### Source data

+ + + + + + +

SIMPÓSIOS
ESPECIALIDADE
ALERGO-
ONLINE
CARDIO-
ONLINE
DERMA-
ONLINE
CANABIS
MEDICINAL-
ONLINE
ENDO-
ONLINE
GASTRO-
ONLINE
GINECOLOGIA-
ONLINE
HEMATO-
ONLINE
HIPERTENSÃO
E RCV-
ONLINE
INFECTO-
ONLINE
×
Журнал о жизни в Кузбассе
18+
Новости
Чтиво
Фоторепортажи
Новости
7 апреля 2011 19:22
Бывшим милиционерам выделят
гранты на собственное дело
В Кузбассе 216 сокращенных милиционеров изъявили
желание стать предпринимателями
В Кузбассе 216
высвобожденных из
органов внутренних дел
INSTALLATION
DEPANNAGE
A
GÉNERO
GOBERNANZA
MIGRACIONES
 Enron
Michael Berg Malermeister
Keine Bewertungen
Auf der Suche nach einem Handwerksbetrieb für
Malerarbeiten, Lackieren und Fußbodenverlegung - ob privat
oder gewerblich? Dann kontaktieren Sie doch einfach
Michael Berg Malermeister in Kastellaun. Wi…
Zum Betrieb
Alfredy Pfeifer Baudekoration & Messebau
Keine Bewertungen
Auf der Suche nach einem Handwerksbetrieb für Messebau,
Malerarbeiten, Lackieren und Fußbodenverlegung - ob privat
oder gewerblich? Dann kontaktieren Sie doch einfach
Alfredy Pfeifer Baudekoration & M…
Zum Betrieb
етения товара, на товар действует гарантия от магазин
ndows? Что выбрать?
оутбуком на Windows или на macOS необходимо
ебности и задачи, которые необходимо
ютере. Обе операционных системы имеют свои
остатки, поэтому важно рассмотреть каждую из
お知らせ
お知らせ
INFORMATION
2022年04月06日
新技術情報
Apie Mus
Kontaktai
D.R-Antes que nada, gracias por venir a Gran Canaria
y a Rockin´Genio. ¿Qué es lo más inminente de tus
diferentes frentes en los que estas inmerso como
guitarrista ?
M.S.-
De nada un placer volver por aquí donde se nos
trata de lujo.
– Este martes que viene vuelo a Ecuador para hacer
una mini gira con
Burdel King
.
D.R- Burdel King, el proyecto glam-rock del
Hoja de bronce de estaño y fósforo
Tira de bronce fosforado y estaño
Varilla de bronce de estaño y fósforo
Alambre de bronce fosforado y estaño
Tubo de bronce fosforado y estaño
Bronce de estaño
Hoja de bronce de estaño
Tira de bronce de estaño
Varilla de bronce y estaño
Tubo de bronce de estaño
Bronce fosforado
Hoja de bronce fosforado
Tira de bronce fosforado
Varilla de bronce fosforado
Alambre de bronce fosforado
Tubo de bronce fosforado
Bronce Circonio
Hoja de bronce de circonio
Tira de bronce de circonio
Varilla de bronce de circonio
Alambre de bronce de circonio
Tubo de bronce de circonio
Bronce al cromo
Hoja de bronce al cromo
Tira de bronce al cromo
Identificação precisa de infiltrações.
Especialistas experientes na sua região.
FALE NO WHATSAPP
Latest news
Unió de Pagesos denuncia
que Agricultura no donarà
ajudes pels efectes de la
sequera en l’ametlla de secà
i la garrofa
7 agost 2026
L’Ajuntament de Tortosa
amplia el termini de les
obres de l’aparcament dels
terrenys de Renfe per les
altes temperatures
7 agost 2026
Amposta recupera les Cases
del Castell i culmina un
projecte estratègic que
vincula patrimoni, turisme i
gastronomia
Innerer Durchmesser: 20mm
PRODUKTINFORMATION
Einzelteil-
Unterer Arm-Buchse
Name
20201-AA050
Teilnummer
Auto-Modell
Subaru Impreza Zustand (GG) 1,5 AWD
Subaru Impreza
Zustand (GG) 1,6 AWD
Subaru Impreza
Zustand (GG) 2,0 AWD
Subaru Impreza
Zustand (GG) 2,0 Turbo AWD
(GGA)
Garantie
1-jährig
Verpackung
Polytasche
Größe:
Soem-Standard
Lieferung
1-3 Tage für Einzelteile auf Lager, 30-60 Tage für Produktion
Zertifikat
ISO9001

+ + + + + + +

### TASK TO COMPLETE
Which lines above contain the word "fósforo"? Copy all of them.

### SOLVED PROBLEM
Hoja de bronce de estaño y fósforo
Varilla de bronce de estaño y fósforo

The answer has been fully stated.